Desde Riders X Derechos, Núria Soto ha señalado a Business Insider España que la nueva ley es un paso insuficiente. "España se ha tomado como ejemplo de muchos países por la cantidad de sentencias a nuestro favor que ponen en evidencia que no hay ningún tipo de inseguridad jurídica; teniendo al Supremo de base, se le dejaba al Gobierno una oportunidad para ir más allá de los riders, que tenía sentido si entendemos que esto no es un problema sectorial, sino de modelo económico", ha afirmado.

Soto ha destacado que la ley tiene aspectos incompletos, como la regulación de los algoritmos, que considera que es una medida positiva pero que solo beneficiará a aquellos repartidores que cuenten con comités de empresa. "Para tener comité de empresa y que el sindicato pueda acceder al algoritmo primero, los trabajadores tienen que ser reconocidos como trabajadores", ha recalcado, señalando la importancia de los algoritmos para poner en evidencia la naturaleza de la relación laboral.

Núria Soto ha defendido la conveniencia de que esta ley viniese acompañada por la derogación de la reforma laboral, para evitar que las plataformas pasen de su actual modelo a uno centrado en subcontrataciones, como explica que sucede en Just Eat.
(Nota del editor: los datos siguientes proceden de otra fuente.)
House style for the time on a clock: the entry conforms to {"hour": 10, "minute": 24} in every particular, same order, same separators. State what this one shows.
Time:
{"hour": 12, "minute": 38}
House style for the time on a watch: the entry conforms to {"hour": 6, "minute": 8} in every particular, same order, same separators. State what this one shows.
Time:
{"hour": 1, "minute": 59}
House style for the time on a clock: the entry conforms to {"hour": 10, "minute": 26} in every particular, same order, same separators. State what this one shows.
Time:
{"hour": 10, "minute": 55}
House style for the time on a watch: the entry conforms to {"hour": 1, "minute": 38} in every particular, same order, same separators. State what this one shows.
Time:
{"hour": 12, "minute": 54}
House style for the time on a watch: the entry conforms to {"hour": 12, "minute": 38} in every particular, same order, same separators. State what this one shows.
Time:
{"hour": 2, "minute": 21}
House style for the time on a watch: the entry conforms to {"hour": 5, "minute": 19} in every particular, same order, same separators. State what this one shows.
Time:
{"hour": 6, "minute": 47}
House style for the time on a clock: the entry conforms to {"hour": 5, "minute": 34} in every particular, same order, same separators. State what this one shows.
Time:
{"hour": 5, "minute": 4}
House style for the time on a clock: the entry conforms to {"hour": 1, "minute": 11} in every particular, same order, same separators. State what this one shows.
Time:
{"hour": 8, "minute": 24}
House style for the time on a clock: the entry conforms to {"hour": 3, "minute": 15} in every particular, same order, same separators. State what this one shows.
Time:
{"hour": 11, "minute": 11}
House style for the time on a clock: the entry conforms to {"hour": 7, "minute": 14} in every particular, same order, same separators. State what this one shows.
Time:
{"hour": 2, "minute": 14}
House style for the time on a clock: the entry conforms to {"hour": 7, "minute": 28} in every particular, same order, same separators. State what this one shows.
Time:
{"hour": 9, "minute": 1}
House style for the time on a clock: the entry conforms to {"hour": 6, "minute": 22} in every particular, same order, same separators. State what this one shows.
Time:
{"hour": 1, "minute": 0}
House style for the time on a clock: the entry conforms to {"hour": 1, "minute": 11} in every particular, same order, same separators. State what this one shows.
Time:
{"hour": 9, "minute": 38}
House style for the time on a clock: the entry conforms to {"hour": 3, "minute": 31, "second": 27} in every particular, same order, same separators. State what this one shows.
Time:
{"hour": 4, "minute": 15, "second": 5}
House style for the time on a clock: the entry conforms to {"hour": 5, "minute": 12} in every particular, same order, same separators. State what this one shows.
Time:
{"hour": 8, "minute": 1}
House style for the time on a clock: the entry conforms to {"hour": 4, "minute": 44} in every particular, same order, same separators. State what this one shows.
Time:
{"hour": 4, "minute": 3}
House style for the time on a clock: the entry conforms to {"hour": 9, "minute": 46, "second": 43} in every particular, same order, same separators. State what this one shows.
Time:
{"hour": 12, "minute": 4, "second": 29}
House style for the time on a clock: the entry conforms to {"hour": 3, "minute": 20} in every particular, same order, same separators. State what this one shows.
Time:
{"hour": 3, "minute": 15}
Además, ha criticado que retrasar hasta agosto la entrada en vigor de la ley implica el riesgo de despidos ante la bajada de demanda y ha denunciado que no se ha tenido en cuenta a las personas indocumentadas que trabajan como riders.

Mientras, otras asociaciones, como la Asociación Profesional de Riders Autónomos (APRA) y Repartidores Unidos, han convocado manifestaciones este martes para pedir a los diputados que no aprueben la ley de riders cuando llegue al Congreso. El presidente de APRA, Jordi Mateo, ha criticado que la ley les discrimina al prohibirles ser autónomos y que ha sido redactada a sus espaldas, además de dejar indefensos a los inmigrantes pendientes de regularizar que trabajan como repartidores.

Por su parte, Badr Eddine, presidente de la AAR, ha asegurado a Business Insider España que asociaciones como la suya, que reclaman que se les permita trabajar como autónomos, son mayoría en el sector y han sido excluidos de la elaboración de la ley. "Nos han excluido de la mesa del diálogo social y no han tomado en consideración nuestras reivindicaciones ni nuestros consejos porque el Gobierno ha tenido una agenda política que cumplir y nos han sacrificado".

Eddine ha asegurado que la ley traerá "desgracias y precariedad" a su colectivo, generalizando el modelo de subcontrataciones similar al de Just Eat, que ha explicado que implica contratos precarios de apenas 15 horas semanales, y provocando que Glovo, Deliveroo y Uber Eats estudien prescindir de "por lo menos" un 70% de sus repartidores. "No pueden afrontar ni los costes de la Seguridad Social ni la necesidad de mercado, por lo que la mayoría de nosotros nos veremos en el paro", añade.

El presidente de AAR ha detallado que esa situación ya se dio en Ginebra, donde un tribunal obligó a Uber Eats a contratar asalariados y provocó que la plataforma prescindiese del 70% de su flota. Además, Eddine ha criticado el "interés partidista" de Yolanda Díaz, asegurando que la ley no fue aprobada antes por intereses electorales en la Comunidad de Madrid y que el Ministerio de Trabajo se niega a recibirles, aunque ha precisado que sí han mantenido reuniones con el de Economía.

Badr Eddine ha destacado que la AAR y otras 3 asociaciones han remitido una carta al comisario europeo de empleo, Nicolas Schmidt, reclamando su intervención para frenar la ley de riders. Además, ha negado que su asociación y las que defienden el modelo autónomo estén bajo el control de las plataformas, como defienden los sindicatos y Riders X Derechos, asociación a la que Badr acusa de estar formada por afiliados de Podemos y de financiarse con dinero público del Ayuntamiento de Barcelona.

Del mismo modo, el presidente de la AAR ha criticado a los sindicatos de no negociar la inclusión de los riders en el convenio de mensajería, sino en el de hostelería, que incluye sueldos más bajos, y la patronal CEOE por "sacrificar" a los repartidores en beneficio de compañías como Endesa o Telefónica, que han conseguido evitar la regularización de sus instaladores, que también se rigen por plataformas.